Collected data
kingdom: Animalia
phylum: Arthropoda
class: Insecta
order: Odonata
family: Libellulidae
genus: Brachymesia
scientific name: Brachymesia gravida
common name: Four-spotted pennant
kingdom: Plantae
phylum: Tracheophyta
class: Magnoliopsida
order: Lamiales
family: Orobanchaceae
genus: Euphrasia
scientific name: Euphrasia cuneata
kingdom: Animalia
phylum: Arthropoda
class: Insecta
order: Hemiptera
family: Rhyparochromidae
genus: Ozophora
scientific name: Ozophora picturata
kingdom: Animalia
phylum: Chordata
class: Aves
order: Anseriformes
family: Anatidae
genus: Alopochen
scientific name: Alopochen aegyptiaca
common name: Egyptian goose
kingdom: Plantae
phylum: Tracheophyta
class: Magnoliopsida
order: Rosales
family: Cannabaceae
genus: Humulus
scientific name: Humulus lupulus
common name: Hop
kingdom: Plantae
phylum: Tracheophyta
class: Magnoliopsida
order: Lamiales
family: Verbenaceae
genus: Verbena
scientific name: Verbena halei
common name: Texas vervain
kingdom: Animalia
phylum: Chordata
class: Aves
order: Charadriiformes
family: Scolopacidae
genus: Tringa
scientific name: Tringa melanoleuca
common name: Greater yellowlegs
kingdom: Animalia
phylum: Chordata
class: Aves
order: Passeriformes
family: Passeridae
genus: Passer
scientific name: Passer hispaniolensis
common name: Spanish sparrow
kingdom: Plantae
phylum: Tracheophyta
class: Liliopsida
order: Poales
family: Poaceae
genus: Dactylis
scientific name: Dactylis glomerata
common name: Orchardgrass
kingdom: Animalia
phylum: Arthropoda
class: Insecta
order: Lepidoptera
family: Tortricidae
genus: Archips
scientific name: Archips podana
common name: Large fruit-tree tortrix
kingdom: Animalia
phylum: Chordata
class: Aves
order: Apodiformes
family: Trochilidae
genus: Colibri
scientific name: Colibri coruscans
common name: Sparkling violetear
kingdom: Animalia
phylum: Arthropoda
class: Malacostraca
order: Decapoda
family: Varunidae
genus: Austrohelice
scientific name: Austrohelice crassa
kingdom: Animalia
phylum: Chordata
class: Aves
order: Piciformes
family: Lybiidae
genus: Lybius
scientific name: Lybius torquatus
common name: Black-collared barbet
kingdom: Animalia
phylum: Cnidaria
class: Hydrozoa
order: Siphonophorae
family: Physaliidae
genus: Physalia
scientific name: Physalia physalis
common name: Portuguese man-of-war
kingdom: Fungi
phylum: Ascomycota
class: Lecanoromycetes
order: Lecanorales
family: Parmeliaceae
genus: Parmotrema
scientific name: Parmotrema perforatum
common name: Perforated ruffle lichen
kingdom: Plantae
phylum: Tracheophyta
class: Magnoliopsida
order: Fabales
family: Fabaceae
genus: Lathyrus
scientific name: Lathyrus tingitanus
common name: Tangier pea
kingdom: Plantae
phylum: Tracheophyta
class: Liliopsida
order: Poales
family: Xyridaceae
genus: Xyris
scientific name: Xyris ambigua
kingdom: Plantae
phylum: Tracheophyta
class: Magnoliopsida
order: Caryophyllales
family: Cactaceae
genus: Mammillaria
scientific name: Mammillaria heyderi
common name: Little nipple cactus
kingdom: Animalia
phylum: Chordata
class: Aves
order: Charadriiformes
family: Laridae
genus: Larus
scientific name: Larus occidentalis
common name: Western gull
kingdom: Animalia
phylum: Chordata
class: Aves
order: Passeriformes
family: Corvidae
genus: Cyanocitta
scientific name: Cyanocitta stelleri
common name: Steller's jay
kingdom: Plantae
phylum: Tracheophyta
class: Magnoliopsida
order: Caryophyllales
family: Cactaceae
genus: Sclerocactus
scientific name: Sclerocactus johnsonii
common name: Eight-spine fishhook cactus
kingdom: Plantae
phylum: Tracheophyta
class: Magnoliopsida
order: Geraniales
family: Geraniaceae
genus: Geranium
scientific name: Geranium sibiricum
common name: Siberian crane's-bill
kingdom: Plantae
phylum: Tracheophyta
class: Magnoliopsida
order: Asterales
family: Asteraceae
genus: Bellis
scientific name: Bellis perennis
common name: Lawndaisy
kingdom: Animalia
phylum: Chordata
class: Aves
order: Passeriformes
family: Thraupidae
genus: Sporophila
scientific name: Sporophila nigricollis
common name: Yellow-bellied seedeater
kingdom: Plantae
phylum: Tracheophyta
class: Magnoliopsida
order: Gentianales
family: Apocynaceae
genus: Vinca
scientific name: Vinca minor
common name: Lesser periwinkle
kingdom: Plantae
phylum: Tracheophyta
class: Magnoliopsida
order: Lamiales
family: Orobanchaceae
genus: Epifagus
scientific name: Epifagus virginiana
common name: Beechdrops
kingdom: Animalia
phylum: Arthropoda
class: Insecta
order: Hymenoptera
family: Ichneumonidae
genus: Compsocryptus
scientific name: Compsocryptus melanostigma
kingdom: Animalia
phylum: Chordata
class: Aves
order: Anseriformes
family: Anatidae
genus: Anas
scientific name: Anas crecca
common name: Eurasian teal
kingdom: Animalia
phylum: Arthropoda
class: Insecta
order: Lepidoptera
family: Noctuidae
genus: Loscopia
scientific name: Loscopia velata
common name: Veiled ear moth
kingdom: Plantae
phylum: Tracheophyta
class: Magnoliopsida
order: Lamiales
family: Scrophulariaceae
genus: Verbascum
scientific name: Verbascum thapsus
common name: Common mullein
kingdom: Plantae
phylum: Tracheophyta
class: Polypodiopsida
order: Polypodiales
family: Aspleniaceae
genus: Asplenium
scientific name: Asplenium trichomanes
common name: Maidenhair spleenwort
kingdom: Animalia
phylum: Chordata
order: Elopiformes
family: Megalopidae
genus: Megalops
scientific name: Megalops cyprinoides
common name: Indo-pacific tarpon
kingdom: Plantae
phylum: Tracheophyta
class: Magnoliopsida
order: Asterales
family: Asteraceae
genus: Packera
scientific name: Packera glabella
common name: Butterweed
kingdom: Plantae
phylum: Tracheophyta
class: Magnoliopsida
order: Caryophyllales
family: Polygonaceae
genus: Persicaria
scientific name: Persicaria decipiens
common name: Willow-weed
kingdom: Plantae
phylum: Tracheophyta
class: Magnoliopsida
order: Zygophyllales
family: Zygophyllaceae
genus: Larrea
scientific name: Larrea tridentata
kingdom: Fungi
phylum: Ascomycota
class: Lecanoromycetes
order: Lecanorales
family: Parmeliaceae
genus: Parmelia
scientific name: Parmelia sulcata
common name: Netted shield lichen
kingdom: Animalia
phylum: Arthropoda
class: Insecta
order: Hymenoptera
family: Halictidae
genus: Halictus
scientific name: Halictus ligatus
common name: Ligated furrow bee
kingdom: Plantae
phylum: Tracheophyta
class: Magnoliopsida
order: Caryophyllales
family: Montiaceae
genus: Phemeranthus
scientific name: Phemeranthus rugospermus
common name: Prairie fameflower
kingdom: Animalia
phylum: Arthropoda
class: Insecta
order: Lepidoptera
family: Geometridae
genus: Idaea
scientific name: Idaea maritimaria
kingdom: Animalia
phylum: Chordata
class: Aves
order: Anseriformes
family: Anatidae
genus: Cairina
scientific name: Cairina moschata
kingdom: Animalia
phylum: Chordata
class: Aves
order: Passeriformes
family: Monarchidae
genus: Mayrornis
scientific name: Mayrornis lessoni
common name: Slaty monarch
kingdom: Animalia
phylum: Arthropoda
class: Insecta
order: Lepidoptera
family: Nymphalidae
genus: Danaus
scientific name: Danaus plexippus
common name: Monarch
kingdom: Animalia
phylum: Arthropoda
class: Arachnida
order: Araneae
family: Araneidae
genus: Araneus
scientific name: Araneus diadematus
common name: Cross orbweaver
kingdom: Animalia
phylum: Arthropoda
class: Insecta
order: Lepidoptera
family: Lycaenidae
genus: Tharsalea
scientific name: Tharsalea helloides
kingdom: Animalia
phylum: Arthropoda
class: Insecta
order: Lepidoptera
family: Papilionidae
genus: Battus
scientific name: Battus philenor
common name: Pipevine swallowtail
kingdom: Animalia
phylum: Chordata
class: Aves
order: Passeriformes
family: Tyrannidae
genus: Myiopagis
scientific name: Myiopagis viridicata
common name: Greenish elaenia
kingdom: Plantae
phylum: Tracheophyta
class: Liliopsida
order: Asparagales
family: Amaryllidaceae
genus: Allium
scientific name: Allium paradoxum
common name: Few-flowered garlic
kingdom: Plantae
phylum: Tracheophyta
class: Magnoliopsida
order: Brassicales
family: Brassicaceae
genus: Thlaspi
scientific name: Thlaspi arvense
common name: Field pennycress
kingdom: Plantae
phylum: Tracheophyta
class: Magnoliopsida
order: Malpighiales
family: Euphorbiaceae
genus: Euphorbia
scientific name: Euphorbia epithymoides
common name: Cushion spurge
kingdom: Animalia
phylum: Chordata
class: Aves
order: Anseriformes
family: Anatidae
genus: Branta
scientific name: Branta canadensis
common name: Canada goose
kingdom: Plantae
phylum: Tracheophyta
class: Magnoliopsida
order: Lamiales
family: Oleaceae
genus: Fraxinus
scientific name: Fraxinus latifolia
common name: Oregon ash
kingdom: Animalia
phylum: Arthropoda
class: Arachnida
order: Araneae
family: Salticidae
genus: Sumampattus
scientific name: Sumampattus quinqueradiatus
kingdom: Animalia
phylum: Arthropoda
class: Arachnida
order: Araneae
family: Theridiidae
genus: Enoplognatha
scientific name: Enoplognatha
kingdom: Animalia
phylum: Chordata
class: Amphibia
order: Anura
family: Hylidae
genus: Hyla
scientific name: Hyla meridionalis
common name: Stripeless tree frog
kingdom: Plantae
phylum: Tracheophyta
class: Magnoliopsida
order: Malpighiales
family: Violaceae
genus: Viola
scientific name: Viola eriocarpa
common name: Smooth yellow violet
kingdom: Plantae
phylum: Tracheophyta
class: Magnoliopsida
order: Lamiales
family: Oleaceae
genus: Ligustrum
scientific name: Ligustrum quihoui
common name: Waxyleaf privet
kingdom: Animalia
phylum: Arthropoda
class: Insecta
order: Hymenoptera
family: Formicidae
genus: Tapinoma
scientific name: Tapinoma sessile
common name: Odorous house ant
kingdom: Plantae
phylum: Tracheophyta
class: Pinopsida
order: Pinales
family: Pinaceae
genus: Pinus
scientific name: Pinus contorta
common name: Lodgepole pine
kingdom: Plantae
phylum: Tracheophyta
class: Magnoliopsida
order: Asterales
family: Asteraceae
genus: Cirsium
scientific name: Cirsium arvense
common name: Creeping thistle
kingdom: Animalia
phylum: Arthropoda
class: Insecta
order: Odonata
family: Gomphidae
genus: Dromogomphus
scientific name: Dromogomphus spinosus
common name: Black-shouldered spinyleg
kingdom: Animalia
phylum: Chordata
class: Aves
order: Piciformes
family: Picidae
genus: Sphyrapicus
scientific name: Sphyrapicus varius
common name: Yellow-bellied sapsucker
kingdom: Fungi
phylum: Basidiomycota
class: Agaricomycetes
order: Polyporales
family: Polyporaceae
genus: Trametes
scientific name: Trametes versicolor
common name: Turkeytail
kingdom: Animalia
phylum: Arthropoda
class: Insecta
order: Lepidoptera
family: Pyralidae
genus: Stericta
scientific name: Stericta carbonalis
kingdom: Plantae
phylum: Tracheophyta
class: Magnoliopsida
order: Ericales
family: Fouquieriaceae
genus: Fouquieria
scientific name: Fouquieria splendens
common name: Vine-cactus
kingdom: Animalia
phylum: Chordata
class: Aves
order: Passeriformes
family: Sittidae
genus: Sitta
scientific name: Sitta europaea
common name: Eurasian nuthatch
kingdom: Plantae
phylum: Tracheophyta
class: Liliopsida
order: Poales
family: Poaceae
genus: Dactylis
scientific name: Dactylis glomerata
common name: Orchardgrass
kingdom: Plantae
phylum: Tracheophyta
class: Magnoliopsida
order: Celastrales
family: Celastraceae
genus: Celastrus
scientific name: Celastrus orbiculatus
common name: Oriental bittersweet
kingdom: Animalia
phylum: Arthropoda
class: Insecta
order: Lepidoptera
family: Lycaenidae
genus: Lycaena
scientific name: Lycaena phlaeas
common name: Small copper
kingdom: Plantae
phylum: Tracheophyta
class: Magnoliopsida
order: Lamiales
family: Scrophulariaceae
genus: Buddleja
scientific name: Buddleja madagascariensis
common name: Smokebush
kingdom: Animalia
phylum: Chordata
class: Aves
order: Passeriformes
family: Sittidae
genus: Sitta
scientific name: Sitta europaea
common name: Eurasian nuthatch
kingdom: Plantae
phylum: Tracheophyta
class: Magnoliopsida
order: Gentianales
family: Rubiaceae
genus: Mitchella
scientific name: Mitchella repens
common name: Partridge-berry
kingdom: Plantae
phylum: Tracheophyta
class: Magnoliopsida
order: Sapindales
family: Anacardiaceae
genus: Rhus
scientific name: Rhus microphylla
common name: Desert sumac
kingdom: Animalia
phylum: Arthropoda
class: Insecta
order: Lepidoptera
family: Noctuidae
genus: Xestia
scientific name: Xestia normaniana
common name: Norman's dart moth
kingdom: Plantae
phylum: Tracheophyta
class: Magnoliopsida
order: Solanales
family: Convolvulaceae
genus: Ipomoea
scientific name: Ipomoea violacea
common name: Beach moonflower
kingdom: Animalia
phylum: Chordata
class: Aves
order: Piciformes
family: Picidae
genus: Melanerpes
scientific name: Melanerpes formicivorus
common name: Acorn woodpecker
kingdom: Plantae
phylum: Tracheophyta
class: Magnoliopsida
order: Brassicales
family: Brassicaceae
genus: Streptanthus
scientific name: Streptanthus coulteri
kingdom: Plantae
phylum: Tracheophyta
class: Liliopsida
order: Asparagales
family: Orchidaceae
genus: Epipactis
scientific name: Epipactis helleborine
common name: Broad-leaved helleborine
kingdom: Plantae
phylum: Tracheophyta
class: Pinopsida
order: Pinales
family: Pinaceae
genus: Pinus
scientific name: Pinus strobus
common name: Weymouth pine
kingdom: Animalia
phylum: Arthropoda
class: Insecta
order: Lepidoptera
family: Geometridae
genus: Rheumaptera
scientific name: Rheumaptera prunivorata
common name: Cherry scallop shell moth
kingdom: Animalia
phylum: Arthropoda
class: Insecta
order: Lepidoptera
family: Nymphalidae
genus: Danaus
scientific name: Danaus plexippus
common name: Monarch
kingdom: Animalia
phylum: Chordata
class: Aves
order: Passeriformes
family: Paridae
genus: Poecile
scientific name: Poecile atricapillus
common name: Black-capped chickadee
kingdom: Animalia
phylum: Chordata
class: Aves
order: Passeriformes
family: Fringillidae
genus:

• Written request
Copy out everything in the data from the line containing "common name: Yellow-bellied sapsucker" down to the line containing "genus: Buddleja", with both of those lines included.

• Result for this task
common name: Yellow-bellied sapsucker
kingdom: Fungi
phylum: Basidiomycota
class: Agaricomycetes
order: Polyporales
family: Polyporaceae
genus: Trametes
scientific name: Trametes versicolor
common name: Turkeytail
kingdom: Animalia
phylum: Arthropoda
class: Insecta
order: Lepidoptera
family: Pyralidae
genus: Stericta
scientific name: Stericta carbonalis
kingdom: Plantae
phylum: Tracheophyta
class: Magnoliopsida
order: Ericales
family: Fouquieriaceae
genus: Fouquieria
scientific name: Fouquieria splendens
common name: Vine-cactus
kingdom: Animalia
phylum: Chordata
class: Aves
order: Passeriformes
family: Sittidae
genus: Sitta
scientific name: Sitta europaea
common name: Eurasian nuthatch
kingdom: Plantae
phylum: Tracheophyta
class: Liliopsida
order: Poales
family: Poaceae
genus: Dactylis
scientific name: Dactylis glomerata
common name: Orchardgrass
kingdom: Plantae
phylum: Tracheophyta
class: Magnoliopsida
order: Celastrales
family: Celastraceae
genus: Celastrus
scientific name: Celastrus orbiculatus
common name: Oriental bittersweet
kingdom: Animalia
phylum: Arthropoda
class: Insecta
order: Lepidoptera
family: Lycaenidae
genus: Lycaena
scientific name: Lycaena phlaeas
common name: Small copper
kingdom: Plantae
phylum: Tracheophyta
class: Magnoliopsida
order: Lamiales
family: Scrophulariaceae
genus: Buddleja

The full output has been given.